Egon Zehnder aims for boardroom revolution to recognise women

By Kate Burgess and Alison Smith

One of the UK’s leading executive search groups has set out to boost the number of female chief executives of the UK’s top 100 companies to 25 by 2025.

Egon Zehnder, which advises about half of the UK’s FTSE 100 companies on succession planning and recruitment, says only 9 per cent of top executive jobs at British companies are filled by women.

The headhunter will launch its “25 by 25” drive formally next month.

The initiative comes three years after the government-backed Davies review which said by 2015 that 25 per cent of FTSE 100 board members should be women as a way of improving diversity and avoiding group think.

There are now five female chief executives of FTSE 100 companies.

However, Miranda Pode, Egon Zehnder’s UK managing partner, said: “The debate on executive diversity is lagging behind [that on] non-executive directors.”

Just under 23 per cent of board positions are now filled by women, up from 16 per cent in 2012 and 10 per cent a decade ago. However, most of the growth has been among female non-executive directors. Women account for 9 per cent of leading executive roles, against 7.6 per cent in 2012 and 5.6 per cent in 2010.

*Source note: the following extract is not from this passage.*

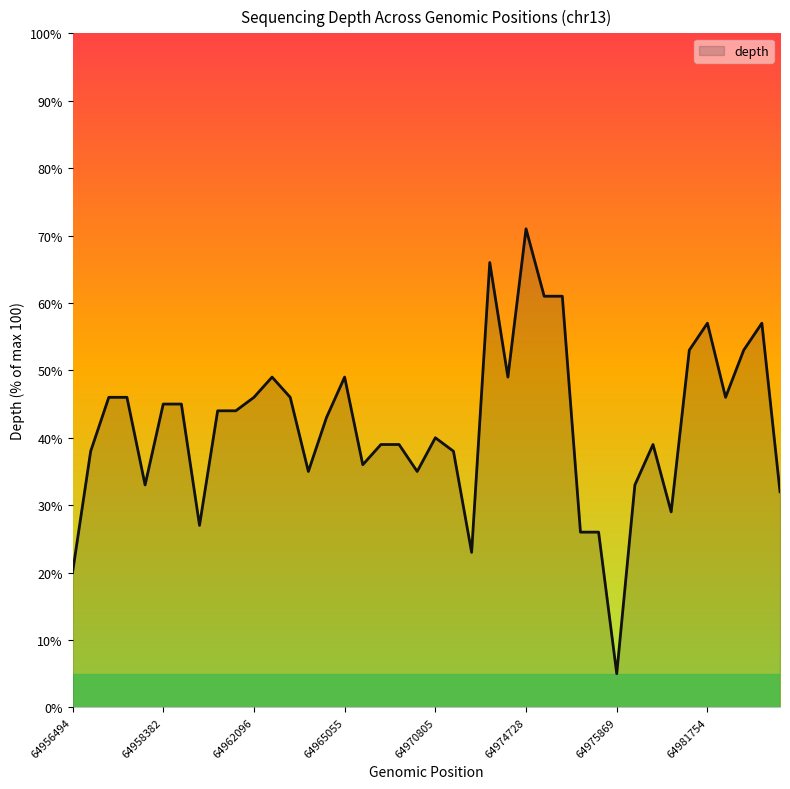

What is the minimum value shown in the chart?

5.0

Ms Pode said: “To get to 25 [female chief executives] by 2025 will not just happen naturally. Organisations need to be galvanised. They need a catalyst. This is a call to action.”

Egon Zehnder said more women coming up through the executive ranks would leave for non-executive directorships if the number of female chief executive role models does not rise.

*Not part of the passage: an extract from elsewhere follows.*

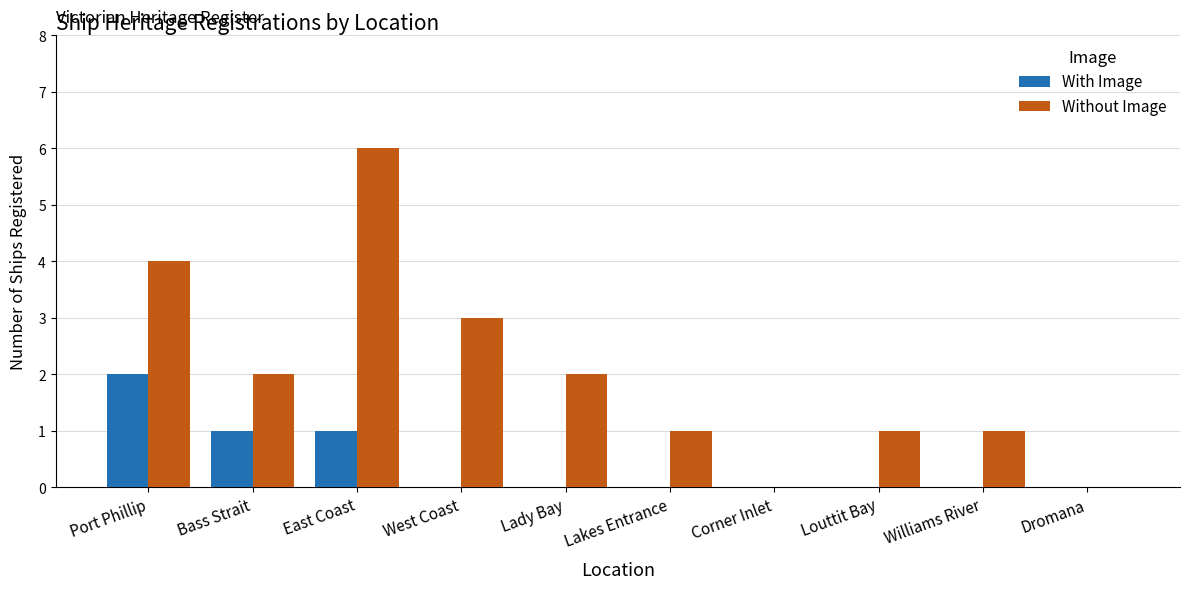

At which label does Without Image reach its peak?

East Coast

There has already been a steady stream of former executives who have switched careers to take on a portfolio of non-executive positions. These include Penny Hughes, a former Coca-Cola executive and now a non-executive director of Royal Bank of Scotland and Sara Weller, former executive at Home Retail who is now a non-executive director at the Lloyds Banking Group and United Utilities.

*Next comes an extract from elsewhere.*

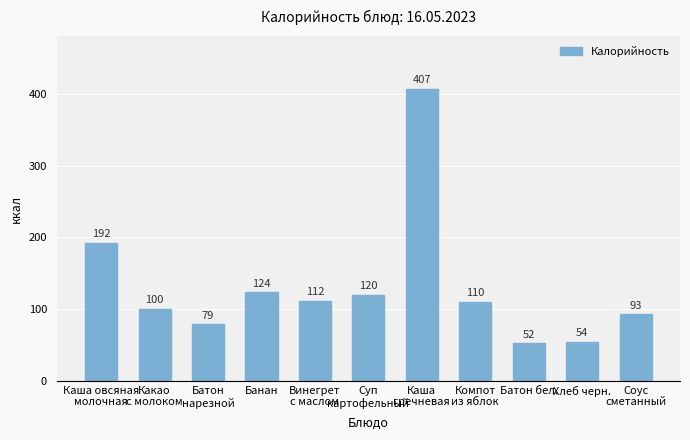

Where is the data nearest to the value 229?

Каша овсяная
молочная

Ms Pode says: “Our focus is on helping Britain’s largest companies do more to develop and retain their best women – this is what we think will bring real change.”

The group is aiming for one in six new chief executives who are appointed over the next decade to the UK’s largest companies to be women. On average about 17 FTSE 100 companies change their chiefs during a year. Two-thirds of chief executives are internal candidates, which suggests that companies have to do more to put women in their internal pipelines of potential candidates. Egon Zehnder is launching a programme for female executives with Mobius, the US career development group.